Las observaciones, indicó, tienen que ver con deficiencias o áreas de oportunidad, qué hace les hace falta, que asignen presupuesto, que pongan programa de trabajo, que instalen los comités de ética o que se acaten las funciones que deberían estar cumpliendo.

Si no están trabajando bien puede darse o puede generarse un clima propicio para las faltas administrativas o hechos de corrupción, expresó.

Mencionó que actualmente no hay un diagnóstico que indique cuántos OIC están operando y de los que están operando cuáles son sus capacidades institucionales y cuál es el recurso técnico, humano y presupuestal del que disponen.

En términos generales no sabemos cuántos hay ni cuántos faltan, una de las prioridades en el programa de implementación en la política estatal anticorrupción es precisamente fortalecer a los órganos internos de control por el papel fundamental que realizan para prevenir las faltas administrativas y hechos de corrupción para que estos no se concreten, indicó.
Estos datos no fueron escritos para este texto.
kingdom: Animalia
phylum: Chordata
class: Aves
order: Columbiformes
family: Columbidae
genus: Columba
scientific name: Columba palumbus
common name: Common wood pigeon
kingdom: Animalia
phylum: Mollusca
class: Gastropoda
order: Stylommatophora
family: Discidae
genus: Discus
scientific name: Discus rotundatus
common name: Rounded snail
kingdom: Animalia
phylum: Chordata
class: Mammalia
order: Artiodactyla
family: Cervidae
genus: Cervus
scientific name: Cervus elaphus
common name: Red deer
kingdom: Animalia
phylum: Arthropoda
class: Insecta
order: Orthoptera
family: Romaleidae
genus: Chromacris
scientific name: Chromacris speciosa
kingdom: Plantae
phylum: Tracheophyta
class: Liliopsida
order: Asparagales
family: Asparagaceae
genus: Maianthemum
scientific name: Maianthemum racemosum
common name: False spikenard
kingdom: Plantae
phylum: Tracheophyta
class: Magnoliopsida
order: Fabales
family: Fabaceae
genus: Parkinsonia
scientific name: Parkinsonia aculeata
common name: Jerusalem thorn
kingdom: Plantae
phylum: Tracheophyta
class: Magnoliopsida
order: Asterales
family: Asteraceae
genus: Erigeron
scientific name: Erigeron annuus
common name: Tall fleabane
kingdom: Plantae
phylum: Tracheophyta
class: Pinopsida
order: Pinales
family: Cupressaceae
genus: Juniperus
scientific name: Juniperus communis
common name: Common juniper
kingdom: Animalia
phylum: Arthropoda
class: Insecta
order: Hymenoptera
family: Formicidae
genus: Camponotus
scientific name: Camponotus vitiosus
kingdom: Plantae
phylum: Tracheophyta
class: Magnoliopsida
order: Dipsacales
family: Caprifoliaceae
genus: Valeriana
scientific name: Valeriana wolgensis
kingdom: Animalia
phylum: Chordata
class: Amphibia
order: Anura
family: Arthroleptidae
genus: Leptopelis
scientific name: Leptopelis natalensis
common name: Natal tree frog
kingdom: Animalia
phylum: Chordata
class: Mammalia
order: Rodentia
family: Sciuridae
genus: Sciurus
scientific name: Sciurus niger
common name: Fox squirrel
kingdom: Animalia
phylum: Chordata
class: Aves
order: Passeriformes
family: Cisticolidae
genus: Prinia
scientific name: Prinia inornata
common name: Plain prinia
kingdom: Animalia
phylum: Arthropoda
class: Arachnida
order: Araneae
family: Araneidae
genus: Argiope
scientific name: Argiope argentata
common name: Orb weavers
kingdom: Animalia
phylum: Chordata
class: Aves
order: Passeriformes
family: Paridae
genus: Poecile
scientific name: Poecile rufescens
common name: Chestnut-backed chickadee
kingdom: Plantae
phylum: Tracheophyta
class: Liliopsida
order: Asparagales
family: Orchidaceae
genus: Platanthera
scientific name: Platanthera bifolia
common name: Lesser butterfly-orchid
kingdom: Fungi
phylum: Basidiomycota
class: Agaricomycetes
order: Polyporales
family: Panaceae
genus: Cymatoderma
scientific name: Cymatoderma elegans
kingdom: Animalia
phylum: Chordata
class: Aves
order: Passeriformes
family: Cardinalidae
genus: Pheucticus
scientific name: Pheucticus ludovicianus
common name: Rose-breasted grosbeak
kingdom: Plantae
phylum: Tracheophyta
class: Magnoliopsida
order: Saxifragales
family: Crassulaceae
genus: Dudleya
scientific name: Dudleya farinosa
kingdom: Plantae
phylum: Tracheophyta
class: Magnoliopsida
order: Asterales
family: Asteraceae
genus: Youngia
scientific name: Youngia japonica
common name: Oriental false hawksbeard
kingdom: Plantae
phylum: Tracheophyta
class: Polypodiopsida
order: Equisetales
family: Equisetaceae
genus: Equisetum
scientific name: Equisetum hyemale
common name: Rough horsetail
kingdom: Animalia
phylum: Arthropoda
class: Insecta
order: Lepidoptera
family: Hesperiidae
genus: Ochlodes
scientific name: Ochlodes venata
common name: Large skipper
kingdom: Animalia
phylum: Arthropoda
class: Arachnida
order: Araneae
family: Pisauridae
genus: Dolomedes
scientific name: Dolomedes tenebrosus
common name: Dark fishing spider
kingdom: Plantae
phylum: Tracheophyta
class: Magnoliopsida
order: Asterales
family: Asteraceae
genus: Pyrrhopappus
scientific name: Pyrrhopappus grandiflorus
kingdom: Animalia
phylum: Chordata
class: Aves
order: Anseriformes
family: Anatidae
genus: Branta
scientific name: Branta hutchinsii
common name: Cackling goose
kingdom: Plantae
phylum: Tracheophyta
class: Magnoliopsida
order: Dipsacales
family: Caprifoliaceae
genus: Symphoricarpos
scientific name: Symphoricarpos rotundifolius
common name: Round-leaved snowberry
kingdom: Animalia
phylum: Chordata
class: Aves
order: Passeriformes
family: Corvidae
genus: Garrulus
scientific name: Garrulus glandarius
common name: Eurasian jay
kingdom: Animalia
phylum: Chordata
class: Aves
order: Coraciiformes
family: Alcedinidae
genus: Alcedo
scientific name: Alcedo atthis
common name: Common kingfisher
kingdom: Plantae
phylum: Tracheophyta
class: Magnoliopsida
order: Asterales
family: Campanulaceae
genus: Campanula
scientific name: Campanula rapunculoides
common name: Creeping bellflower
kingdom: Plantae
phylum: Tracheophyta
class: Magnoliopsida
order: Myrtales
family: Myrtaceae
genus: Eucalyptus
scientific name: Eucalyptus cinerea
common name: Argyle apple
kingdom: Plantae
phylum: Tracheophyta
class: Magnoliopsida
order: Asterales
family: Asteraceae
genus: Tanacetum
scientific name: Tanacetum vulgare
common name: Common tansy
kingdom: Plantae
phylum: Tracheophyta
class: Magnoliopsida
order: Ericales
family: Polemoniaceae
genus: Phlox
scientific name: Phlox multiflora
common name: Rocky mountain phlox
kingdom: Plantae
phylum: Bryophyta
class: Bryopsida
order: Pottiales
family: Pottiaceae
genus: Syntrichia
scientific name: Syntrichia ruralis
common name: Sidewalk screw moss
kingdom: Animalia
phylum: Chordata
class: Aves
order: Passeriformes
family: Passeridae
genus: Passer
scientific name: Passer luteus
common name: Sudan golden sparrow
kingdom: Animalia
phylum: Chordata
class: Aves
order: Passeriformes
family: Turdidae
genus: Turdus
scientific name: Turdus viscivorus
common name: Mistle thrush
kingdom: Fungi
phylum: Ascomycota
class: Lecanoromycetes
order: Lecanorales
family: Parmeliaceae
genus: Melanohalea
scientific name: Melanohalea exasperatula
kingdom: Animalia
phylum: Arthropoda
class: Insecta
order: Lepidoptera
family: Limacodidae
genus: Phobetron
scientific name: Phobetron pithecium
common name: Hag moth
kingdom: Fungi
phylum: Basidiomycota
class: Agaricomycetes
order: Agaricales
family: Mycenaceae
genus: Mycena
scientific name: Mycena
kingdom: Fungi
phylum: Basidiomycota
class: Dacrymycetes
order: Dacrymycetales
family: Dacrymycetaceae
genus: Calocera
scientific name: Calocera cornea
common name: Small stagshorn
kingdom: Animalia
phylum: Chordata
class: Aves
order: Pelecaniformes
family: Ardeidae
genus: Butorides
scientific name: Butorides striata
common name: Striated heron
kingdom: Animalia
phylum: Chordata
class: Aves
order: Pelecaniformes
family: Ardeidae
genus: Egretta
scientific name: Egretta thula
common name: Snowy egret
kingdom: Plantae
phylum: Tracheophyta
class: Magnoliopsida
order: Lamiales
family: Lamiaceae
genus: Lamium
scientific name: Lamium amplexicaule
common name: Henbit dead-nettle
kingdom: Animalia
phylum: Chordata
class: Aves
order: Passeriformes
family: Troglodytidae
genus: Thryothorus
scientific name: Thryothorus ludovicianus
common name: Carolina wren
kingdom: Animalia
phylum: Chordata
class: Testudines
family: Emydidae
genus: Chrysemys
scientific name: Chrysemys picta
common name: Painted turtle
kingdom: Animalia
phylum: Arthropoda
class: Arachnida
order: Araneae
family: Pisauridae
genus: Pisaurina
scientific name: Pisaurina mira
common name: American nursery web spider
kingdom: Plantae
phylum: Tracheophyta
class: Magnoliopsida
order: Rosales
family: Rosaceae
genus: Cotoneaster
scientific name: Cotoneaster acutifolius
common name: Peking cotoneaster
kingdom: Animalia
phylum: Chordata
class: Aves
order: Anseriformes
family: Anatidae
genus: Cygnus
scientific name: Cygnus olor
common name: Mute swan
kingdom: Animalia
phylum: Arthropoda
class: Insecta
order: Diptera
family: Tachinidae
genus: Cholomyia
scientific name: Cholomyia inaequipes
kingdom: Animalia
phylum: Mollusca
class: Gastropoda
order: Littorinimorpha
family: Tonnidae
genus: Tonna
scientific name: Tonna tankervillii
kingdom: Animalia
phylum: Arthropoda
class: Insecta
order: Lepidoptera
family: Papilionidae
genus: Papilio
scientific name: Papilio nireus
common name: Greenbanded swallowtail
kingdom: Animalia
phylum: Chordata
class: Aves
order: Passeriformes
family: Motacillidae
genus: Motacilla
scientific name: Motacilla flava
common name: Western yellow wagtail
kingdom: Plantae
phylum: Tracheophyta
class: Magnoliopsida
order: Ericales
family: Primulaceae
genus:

Una de las prioridades que tiene el Comité de Participación Ciudadana, abundó, es empezar por impulsar un diagnóstico e identificar cuáles son las carencias y las necesidades que se tienen en materia de control interno y revisar las capacidades institucionales y si cuentan con un programa de trabajo.

La Ley Anticorrupción y el programa de implementación hacen hincapié en el fortalecimiento de las medidas para prevenir, investigar las faltas administrativas y hechos de corrupción, y esa es una función básica de los Órganos Internos de Control, dijo.

Artículo publicado el 04 de febrero de 2024 en la edición 1097 del semanario Ríodoce.